*** Opening Text block ***

No Shares will be issued pursuant to the exercise of an Option unless such issuance and such exercise shall comply with all relevant provisions of law and the requirements of any stock exchange upon which the Shares may then be listed. Assuming such compliance, for income tax purposes the Shares shall be considered transferred to the Optionee on the date on which the Option is exercised with respect to such Shares.

3. Optionee's Representations. In the event the Shares purchasable pursuant to the exercise of this Option have not been registered under the Securities Act of 1933, as amended, at the time this Option is exercised, Optionee shall, if required by the Company, concurrently with the exercise of all or any portion of this Option, deliver to the Company his or her Investment Representation Statement in the form attached hereto as Exhibit B.

4. Method of Payment. Payment of the Exercise Price shall be by any of the following, or a combination thereof, at the election of the Optionee:

(a) cash;

(b) check;

(c) surrender of other shares of Common Stock of the Company which (A) in the case of Shares acquired pursuant to the exercise of a Company option, have been owned by the Optionee for more than six (6) months on the date of surrender, and (B) have a Fair Market Value on the date of surrender equal to the Exercise Price of the Shares as to which the Option is being exercised; or

(d) delivery of a properly executed exercise notice together with such other documentation as the Administrator and the broker, if applicable, shall require to effect an exercise of the Option and delivery to the Company of the sale or loan proceeds required to pay the Exercise Price.

*** Closing Text block ***
*** Opening Given entries ***

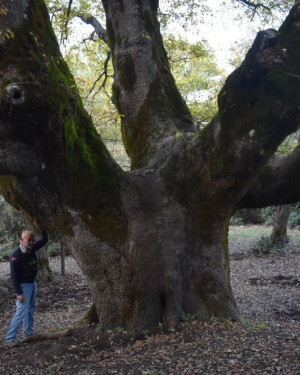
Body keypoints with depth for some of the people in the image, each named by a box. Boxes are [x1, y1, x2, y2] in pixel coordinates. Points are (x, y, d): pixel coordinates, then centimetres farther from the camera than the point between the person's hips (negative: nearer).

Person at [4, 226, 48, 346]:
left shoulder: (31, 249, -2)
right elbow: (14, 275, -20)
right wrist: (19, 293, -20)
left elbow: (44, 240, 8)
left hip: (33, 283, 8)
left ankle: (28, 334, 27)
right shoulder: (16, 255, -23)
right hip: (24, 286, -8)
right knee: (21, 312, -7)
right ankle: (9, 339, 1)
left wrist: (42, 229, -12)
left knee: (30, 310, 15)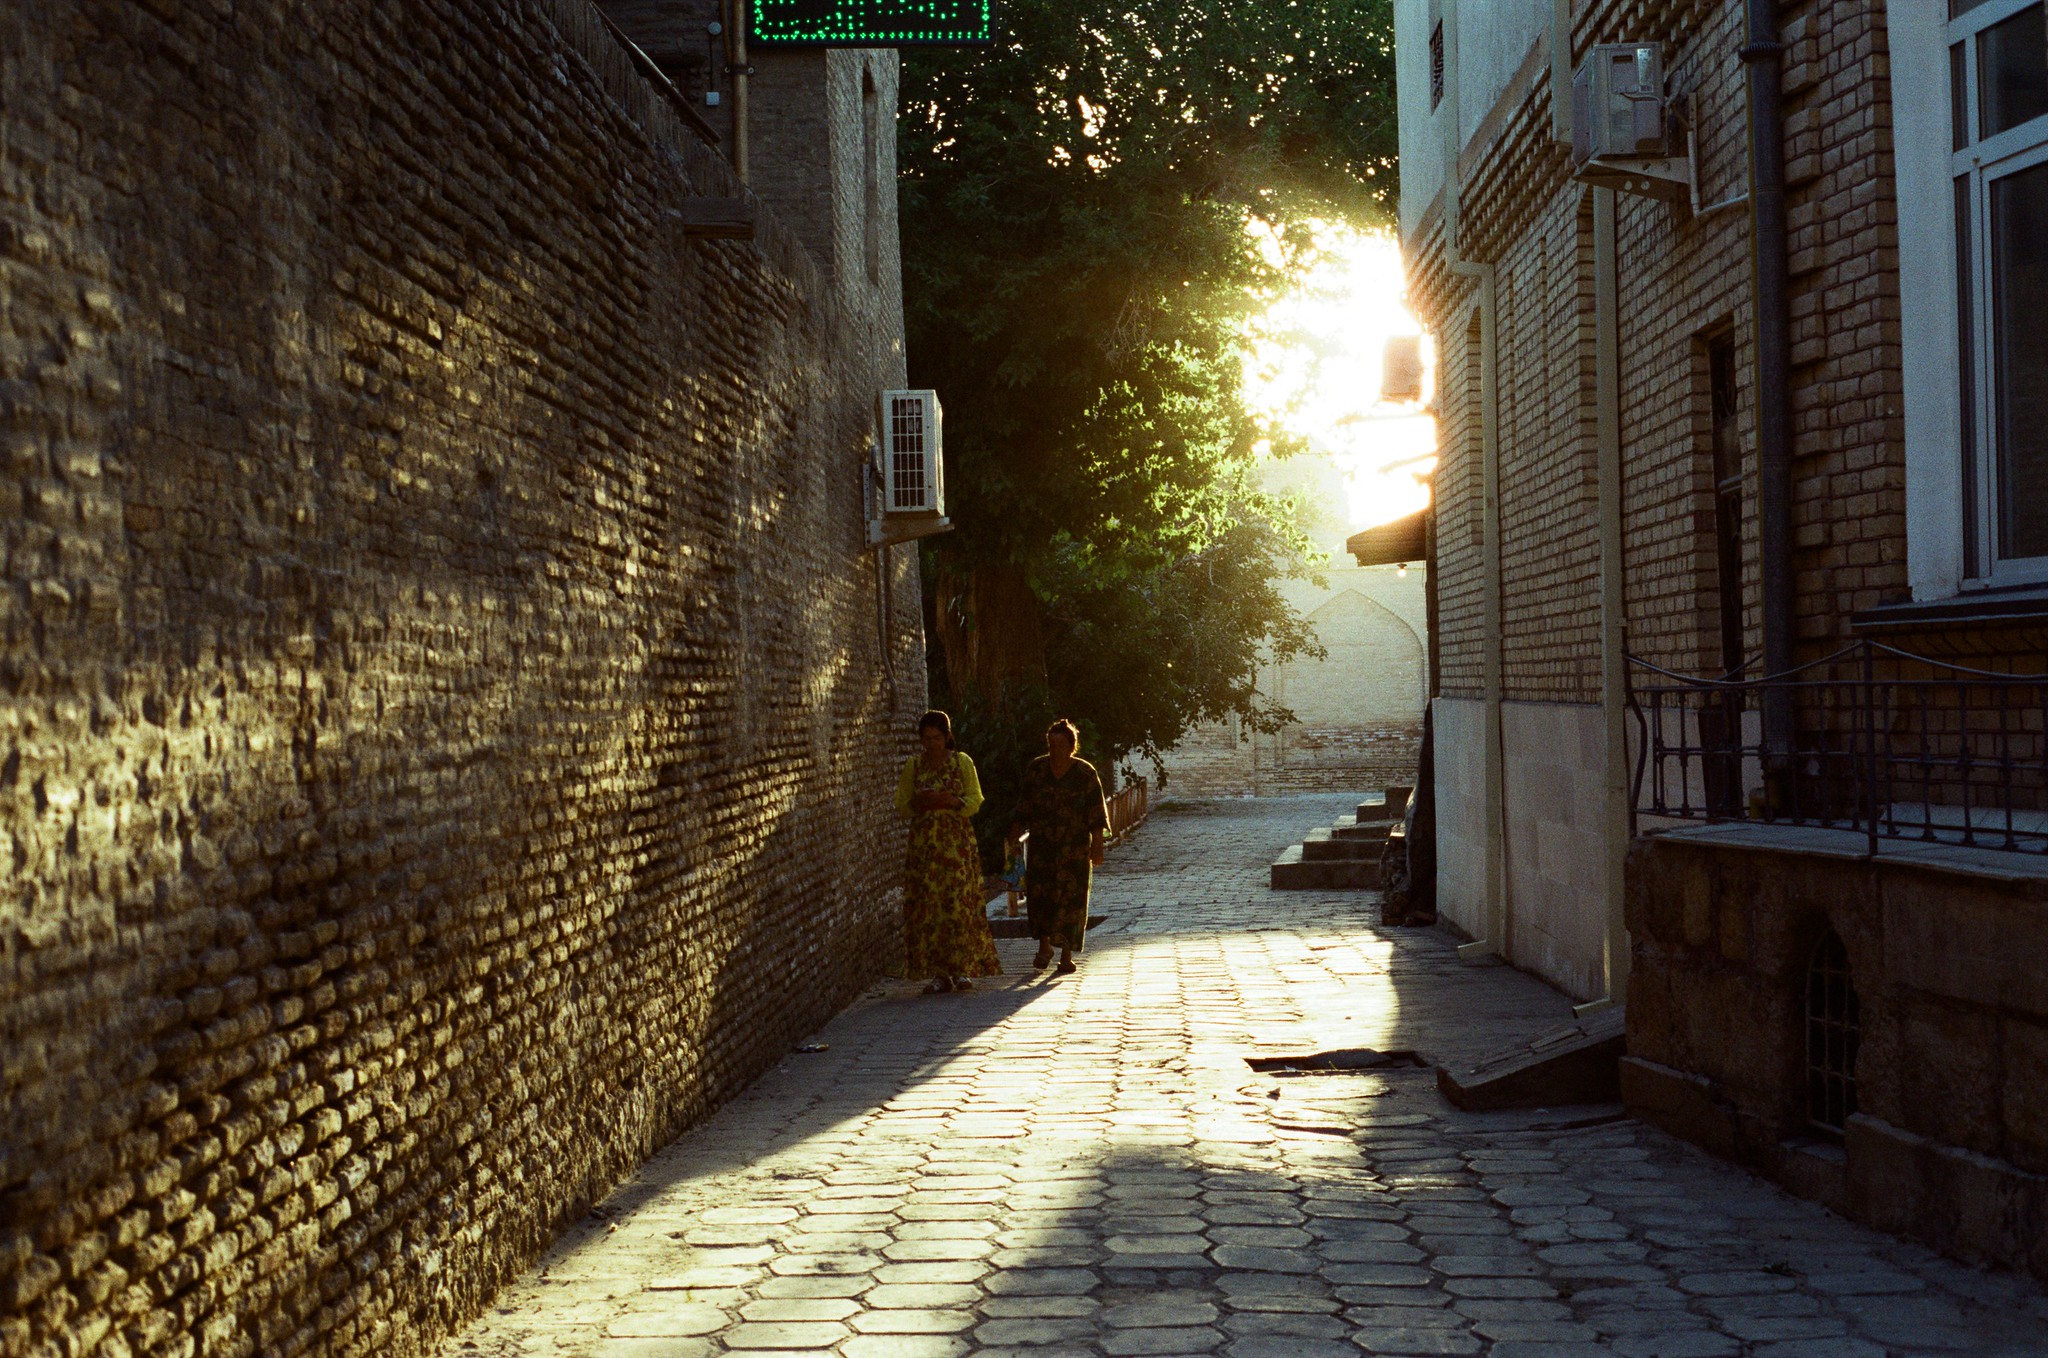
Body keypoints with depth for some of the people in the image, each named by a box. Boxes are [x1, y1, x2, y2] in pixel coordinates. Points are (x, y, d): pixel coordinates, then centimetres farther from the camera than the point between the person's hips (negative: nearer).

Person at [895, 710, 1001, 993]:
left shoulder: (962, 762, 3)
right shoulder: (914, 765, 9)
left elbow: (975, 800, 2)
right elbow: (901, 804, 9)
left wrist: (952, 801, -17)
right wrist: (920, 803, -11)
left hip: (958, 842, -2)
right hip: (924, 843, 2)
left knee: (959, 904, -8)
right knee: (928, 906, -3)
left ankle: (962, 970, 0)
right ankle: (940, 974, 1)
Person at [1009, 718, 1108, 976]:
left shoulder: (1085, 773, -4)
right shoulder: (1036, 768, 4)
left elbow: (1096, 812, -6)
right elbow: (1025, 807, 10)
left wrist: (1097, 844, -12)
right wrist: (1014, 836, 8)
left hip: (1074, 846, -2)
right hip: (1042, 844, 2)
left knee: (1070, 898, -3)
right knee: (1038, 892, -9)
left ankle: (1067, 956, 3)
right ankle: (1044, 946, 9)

*** Closing Given entries ***
*** Opening Given entries ***

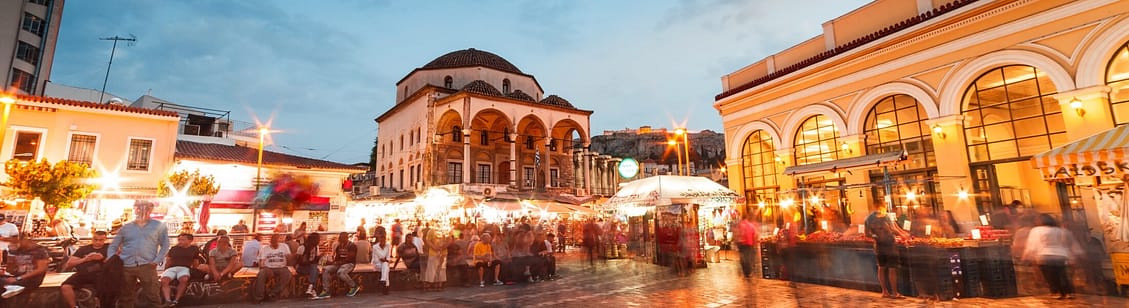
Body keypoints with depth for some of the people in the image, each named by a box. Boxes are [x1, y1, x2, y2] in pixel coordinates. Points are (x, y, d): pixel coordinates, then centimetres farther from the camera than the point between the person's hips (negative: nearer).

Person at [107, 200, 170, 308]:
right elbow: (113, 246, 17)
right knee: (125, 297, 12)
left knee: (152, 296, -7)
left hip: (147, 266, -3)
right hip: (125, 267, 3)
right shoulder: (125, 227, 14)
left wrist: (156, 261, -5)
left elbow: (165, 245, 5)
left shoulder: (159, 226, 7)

*** Closing Given entries ***

> _Using the information_
a – Answer these questions about the option agreement excerpt above:
(i) Under which act might the Shares be unregistered when the Option is exercised?
(ii) What document is attached as Exhibit B?
(iii) How long must the Optionee have owned shares acquired by exercising a Company option before surrendering them as payment?
b – Can you duplicate the option agreement excerpt above from "(d) delivery of" up to and including "the Exercise Price."?

> _Completed exercise_
a –
(i) The Securities Act of 1933, as amended.
(ii) The Optionee's Investment Representation Statement.
(iii) More than six (6) months on the date of surrender.

b –
(d) delivery of a properly executed exercise notice together with such other documentation as the Administrator and the broker, if applicable, shall require to effect an exercise of the Option and delivery to the Company of the sale or loan proceeds required to pay the Exercise Price.